Two brothers have crowdfunded over $12,000 to erect billboards calling on Rep. Jason Chaffetz (R-Utah), the chairman of the House Oversight Committee, to investigate connections between Russia and the Trump administration.

Jeremy and Chris Voros formed their own political action committee called U Work 4 Utah in March, aimed at erecting several billboards around Utah County, near Chaffetz’s local headquarters. The duo launched a crowdfunding campaign to raise up to $22,900 to display the messages for a month.

“We believe in using modern fundraising tools in creative ways to persuade our elected officials to act in accordance with real Utah values, instead of doing the bidding of their donors, friends in DC, or dictators in Moscow,” the pair wrote on their funding page.

On Tuesday, the first billboard went up.

“Why won’t Chaffetz investigate the Trump-Russia connection?” reads the 48-foot-wide billboard, erected in Provo.

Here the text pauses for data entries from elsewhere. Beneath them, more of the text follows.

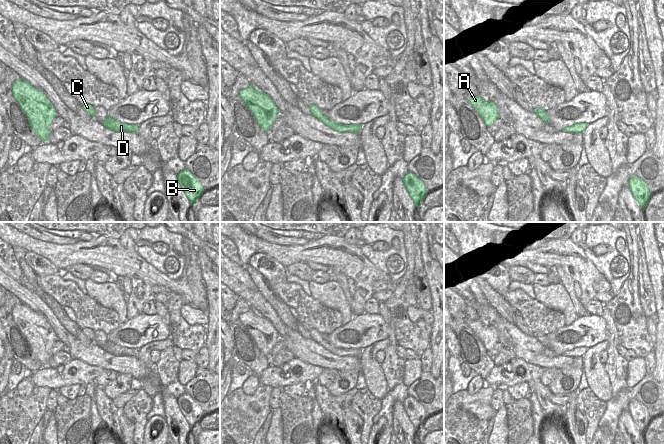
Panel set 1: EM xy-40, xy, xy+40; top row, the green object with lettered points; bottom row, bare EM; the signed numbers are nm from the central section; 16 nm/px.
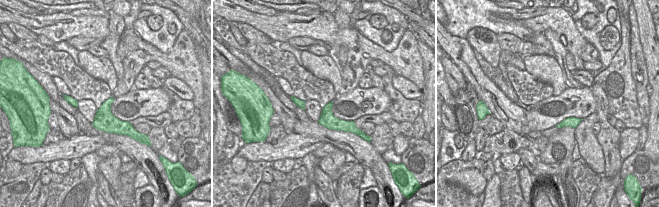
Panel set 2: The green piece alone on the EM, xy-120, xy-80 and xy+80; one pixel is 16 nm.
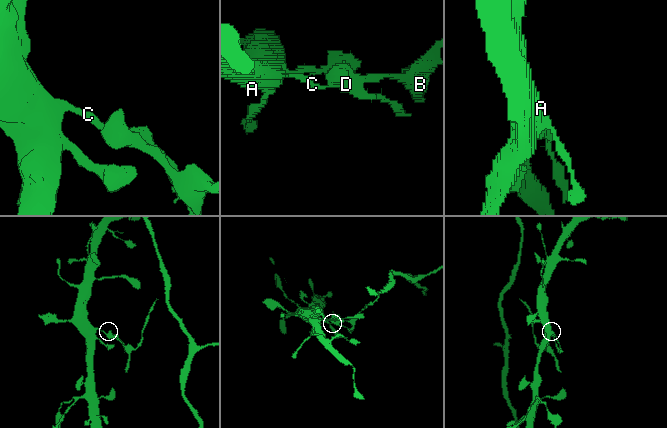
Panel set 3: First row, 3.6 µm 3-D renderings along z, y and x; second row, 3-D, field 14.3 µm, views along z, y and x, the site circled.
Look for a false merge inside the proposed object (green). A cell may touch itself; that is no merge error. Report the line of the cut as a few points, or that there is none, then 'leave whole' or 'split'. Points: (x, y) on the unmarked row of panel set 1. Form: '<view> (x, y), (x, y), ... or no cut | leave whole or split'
xy (324, 339), (321, 345) | split

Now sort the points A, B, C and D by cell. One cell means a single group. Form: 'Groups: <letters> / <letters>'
Groups: A C / B D

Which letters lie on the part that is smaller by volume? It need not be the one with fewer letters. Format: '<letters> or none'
B, D

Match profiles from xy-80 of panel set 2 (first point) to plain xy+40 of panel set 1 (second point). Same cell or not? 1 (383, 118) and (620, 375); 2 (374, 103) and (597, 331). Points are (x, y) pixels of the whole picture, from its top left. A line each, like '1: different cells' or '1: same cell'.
1: different cells
2: same cell

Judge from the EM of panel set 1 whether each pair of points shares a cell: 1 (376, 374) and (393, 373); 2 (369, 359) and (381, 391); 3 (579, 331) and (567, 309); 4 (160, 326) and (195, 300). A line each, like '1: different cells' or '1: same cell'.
1: different cells
2: same cell
3: different cells
4: different cells

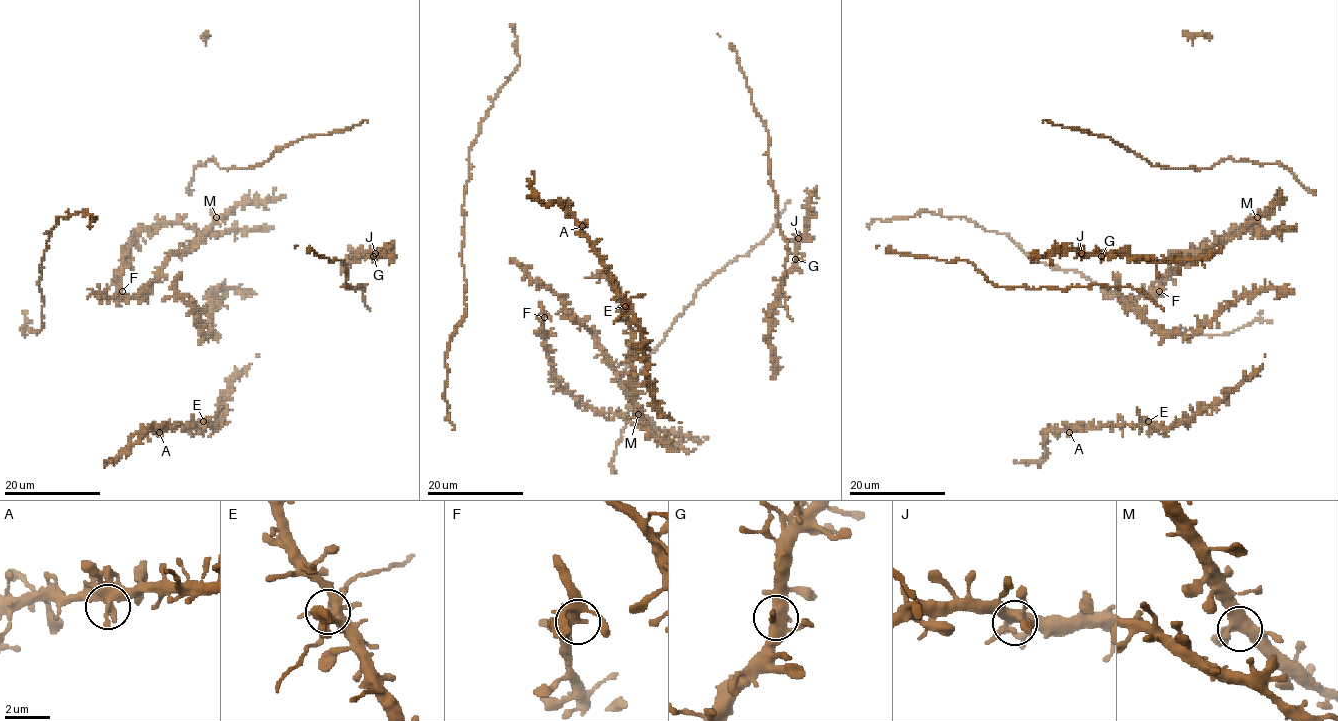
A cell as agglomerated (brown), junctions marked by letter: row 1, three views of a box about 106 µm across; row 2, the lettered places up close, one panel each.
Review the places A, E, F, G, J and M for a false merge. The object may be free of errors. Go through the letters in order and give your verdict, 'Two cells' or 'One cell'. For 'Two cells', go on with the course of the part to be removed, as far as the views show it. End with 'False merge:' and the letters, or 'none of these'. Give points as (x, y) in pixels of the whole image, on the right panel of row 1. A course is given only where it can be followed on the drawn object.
A: One cell
E: Two cells. Course of the part to remove: (1148, 421), (1140, 417), (1136, 407)
F: One cell
G: One cell
J: One cell
M: One cell
False merge: E

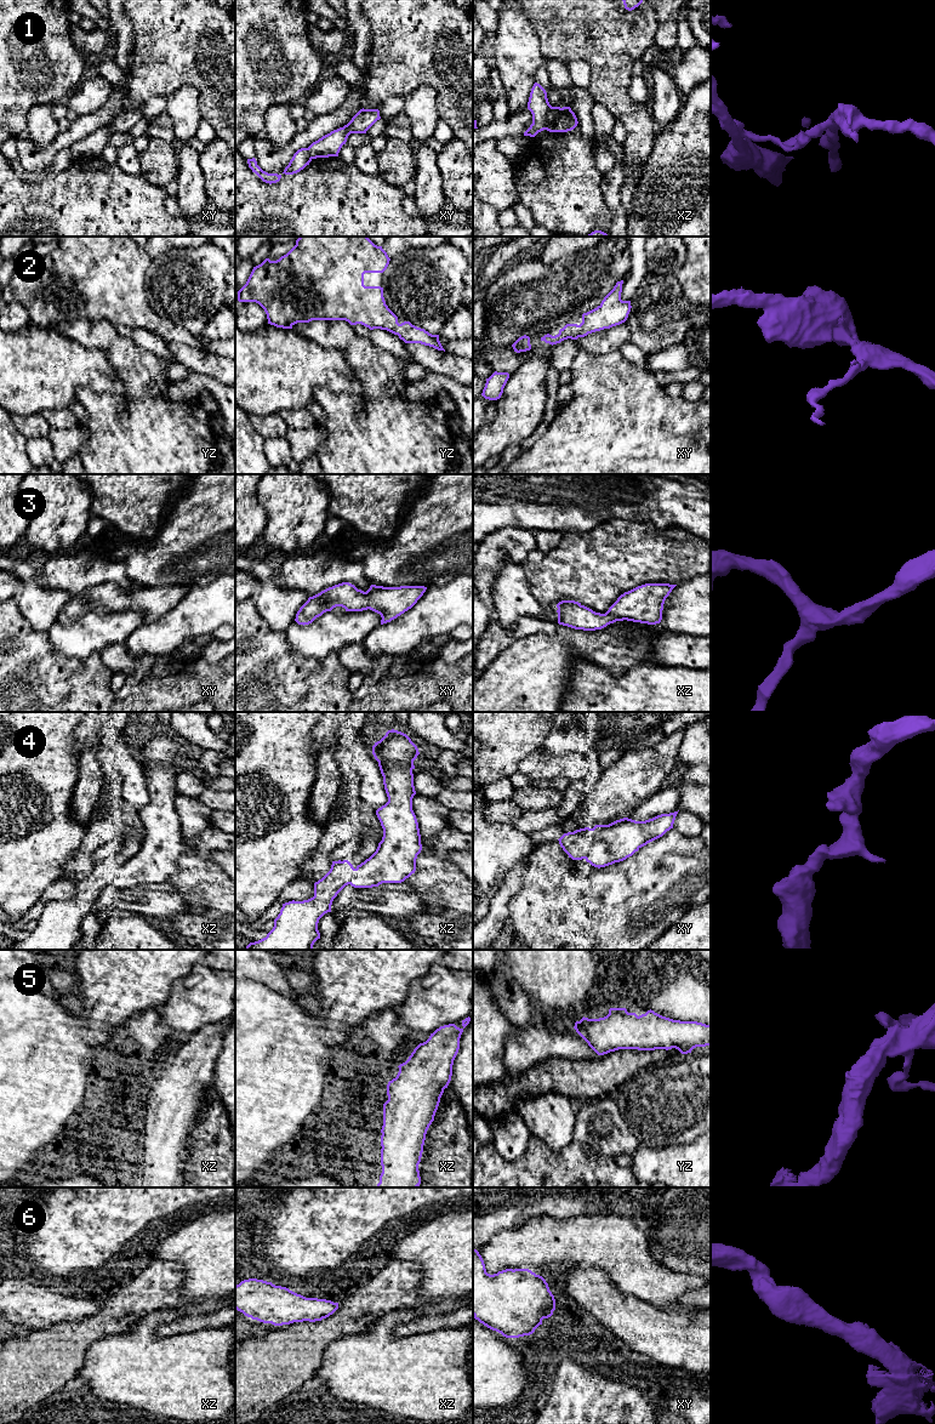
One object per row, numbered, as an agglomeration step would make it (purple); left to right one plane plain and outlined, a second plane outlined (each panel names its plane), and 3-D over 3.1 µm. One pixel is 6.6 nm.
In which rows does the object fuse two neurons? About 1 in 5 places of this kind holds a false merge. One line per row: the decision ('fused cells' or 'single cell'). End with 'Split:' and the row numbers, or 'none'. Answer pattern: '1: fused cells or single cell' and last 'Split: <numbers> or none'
1: fused cells
2: single cell
3: single cell
4: single cell
5: single cell
6: single cell
Split: 1

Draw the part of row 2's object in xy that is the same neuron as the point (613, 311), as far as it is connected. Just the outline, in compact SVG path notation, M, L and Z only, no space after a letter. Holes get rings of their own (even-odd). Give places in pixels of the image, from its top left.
M623 280L617 281L614 289L604 297L597 308L583 313L582 323L580 325L566 324L559 330L558 335L552 336L547 334L541 337L541 341L553 346L568 338L577 340L578 337L585 337L588 334L610 329L625 323L632 306L631 301L621 300L622 284Z

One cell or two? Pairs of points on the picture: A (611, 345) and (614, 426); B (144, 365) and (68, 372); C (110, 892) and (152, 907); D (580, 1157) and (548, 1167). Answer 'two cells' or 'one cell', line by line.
A: two cells
B: two cells
C: one cell
D: one cell

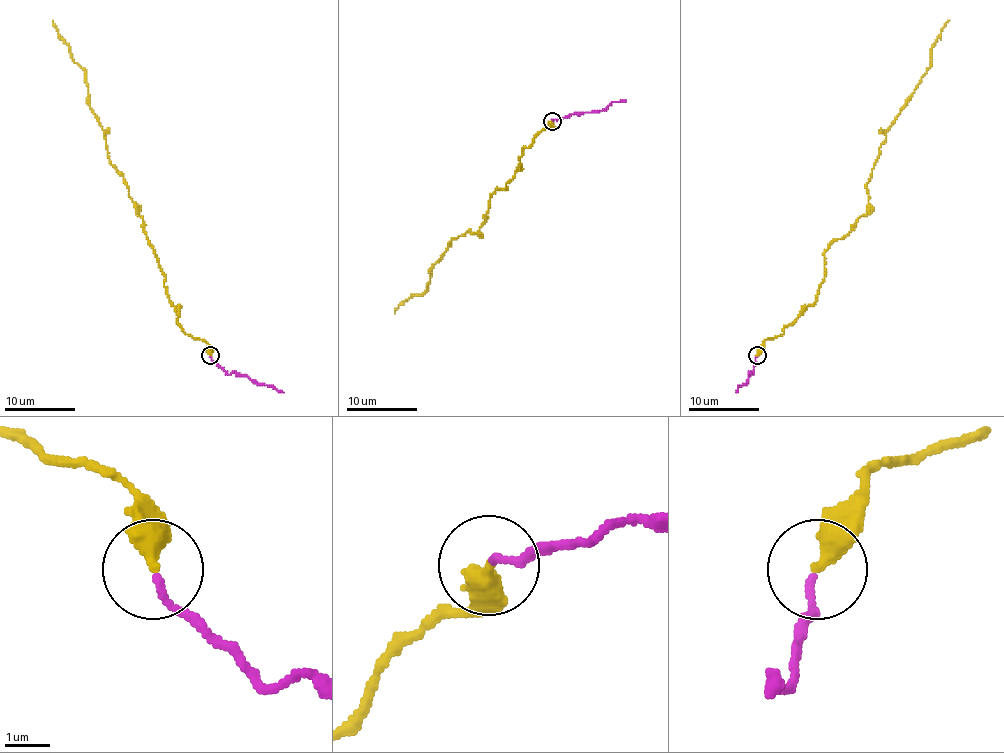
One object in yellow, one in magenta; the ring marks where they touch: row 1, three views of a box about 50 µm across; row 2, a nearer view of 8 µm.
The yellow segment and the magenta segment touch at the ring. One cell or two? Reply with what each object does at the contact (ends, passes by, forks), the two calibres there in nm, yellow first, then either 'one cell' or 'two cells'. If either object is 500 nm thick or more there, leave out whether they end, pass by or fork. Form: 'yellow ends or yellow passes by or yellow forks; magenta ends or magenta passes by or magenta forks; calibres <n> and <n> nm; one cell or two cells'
yellow ends; magenta ends; calibres 440 and 150 nm; one cell

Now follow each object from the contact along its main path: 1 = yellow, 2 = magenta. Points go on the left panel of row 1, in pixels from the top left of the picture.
1: (209, 355), (204, 341), (179, 327), (144, 221), (107, 156), (104, 129), (89, 106), (86, 73), (52, 20)
2: (209, 357), (229, 374), (246, 374), (283, 392)

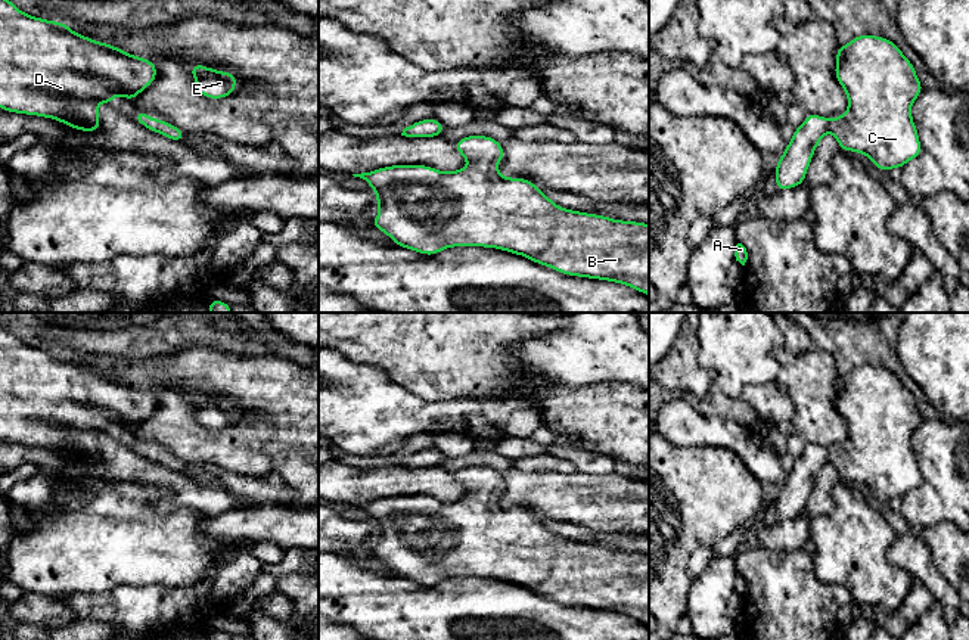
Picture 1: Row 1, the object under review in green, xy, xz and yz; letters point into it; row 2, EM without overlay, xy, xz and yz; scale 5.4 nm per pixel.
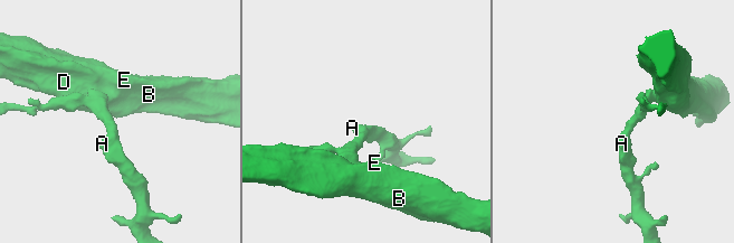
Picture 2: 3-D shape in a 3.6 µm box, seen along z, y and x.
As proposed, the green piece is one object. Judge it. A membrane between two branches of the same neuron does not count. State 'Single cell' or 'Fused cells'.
Single cell

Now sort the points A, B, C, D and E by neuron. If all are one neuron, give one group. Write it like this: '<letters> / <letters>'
A B C D E

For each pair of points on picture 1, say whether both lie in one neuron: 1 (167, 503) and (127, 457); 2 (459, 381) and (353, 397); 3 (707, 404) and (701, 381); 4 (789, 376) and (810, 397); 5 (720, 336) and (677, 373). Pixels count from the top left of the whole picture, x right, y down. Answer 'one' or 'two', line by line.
1: one
2: two
3: two
4: one
5: two

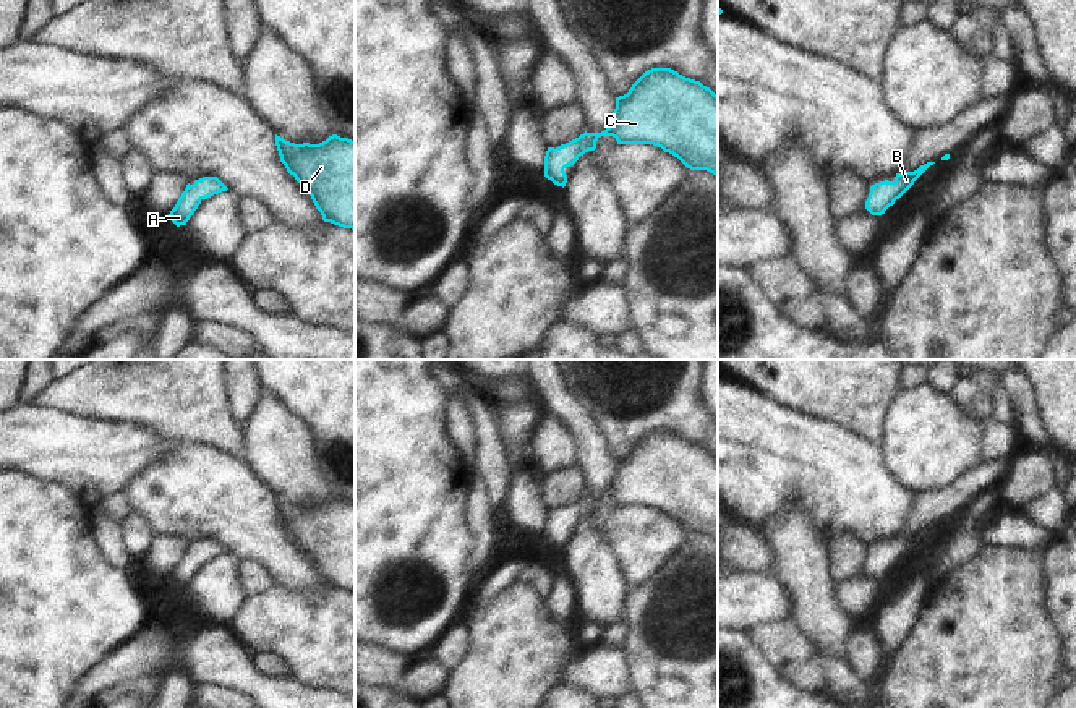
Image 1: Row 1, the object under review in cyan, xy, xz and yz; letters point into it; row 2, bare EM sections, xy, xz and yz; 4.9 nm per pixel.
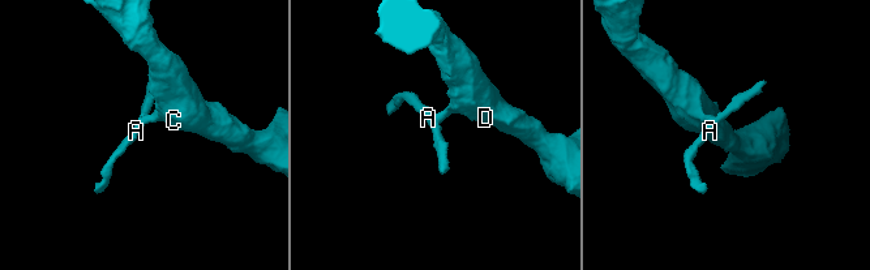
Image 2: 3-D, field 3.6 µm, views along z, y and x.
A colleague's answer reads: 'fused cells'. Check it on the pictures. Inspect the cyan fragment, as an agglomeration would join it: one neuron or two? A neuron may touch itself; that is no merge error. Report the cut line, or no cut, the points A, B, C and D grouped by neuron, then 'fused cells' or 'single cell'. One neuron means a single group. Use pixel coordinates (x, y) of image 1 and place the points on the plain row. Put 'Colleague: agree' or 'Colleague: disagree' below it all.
no cut | A B C D | single cell
Colleague: disagree

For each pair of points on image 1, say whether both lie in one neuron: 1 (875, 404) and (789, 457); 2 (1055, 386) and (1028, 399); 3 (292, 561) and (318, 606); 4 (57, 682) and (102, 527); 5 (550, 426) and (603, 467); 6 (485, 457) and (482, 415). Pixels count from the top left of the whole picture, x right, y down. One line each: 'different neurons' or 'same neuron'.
1: different neurons
2: different neurons
3: different neurons
4: different neurons
5: different neurons
6: same neuron

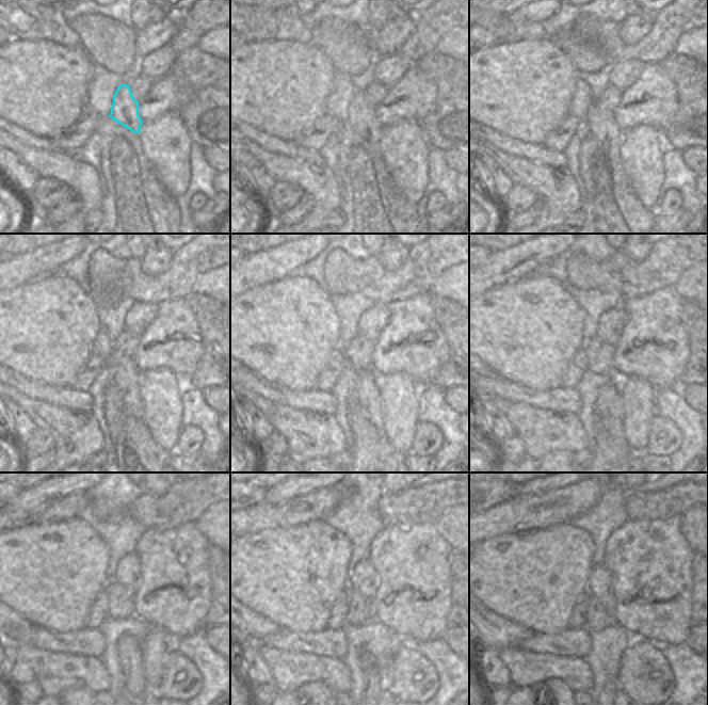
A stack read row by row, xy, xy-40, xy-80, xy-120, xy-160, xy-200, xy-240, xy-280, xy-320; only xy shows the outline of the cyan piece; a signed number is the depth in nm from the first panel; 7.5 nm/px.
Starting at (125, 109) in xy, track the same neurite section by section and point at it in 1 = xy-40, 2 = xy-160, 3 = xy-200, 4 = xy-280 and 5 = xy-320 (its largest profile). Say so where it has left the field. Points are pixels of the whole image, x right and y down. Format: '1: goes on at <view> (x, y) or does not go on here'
1: goes on at xy-40 (361, 117)
2: goes on at xy-160 (369, 382)
3: goes on at xy-200 (609, 396)
4: goes on at xy-280 (373, 674)
5: goes on at xy-320 (611, 687)

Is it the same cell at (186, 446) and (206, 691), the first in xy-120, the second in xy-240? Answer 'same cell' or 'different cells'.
different cells

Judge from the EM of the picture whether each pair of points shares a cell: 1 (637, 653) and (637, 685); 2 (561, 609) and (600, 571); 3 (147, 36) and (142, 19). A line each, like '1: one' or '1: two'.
1: one
2: two
3: two

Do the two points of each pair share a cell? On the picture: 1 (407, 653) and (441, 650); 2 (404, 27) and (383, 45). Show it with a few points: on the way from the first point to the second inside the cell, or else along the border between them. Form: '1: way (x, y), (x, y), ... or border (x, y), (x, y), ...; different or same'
1: border (408, 641), (432, 663), (436, 671); different
2: way (399, 30), (388, 39); same

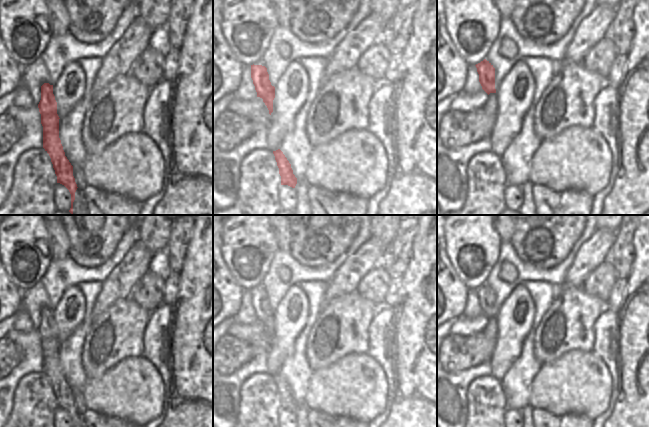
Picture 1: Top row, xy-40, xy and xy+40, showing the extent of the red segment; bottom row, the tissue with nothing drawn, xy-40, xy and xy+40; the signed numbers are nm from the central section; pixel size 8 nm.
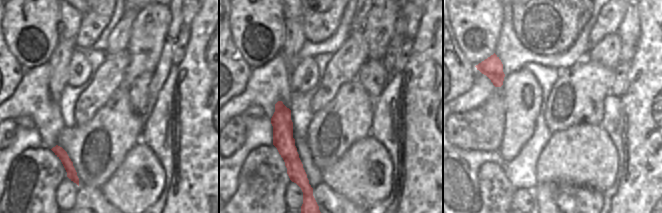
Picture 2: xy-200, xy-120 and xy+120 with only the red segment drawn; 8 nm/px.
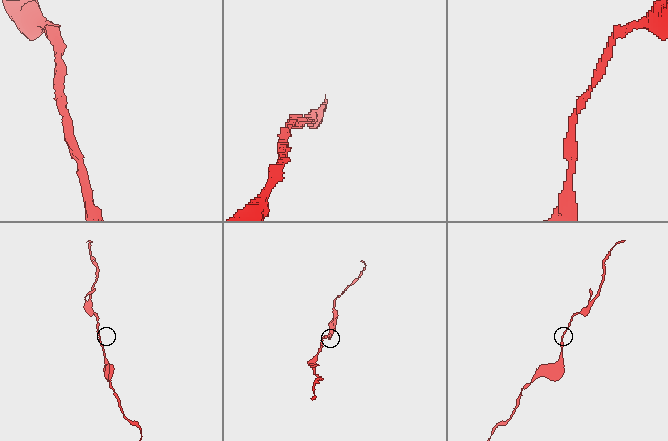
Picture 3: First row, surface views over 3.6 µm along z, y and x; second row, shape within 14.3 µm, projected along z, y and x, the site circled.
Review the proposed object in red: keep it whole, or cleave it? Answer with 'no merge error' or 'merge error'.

In February, Chaffetz announced he wouldn’t be looking into the questions about Michael Flynn, President Donald Trump’s former national security adviser, being in contact with the Russian government before Trump took office. Flynn was embroiled in a firestorm after The Washington Post revealed he’d misled Vice President Mike Pence about conversations he’d had with Russia’s ambassador to the United States. Flynn resigned days later.

Despite calls from his colleagues to investigate the connection between the administration and a foreign government, Chaffetz said the situation was “taking care of itself.”

The Voros brothers, both registered Republicans, say they tried to ask Chaffetz about the decision at his town hall in February, but were dismissed alongside other attendees. Chaffetz later claimed the hundreds of angry, shouting voters at the event were paid protesters sent to “bully and intimidate,” prompting the brothers to launch their PAC.

“The more traditional methods of getting our elected officials’ attention do not seem to be working,” Jeremy Voros told The Salt Lake Tribune.

The crowdfunding campaign is ongoing and, if fully funded, would result in several printed billboards and one electronic sign to be displayed near busy transport corridors in Chaffetz’s home district.

Chaffetz himself, alerted to the billboards by the Tribune, had a simple message for the brothers: “They can keep wasting their money. It’s up to them.”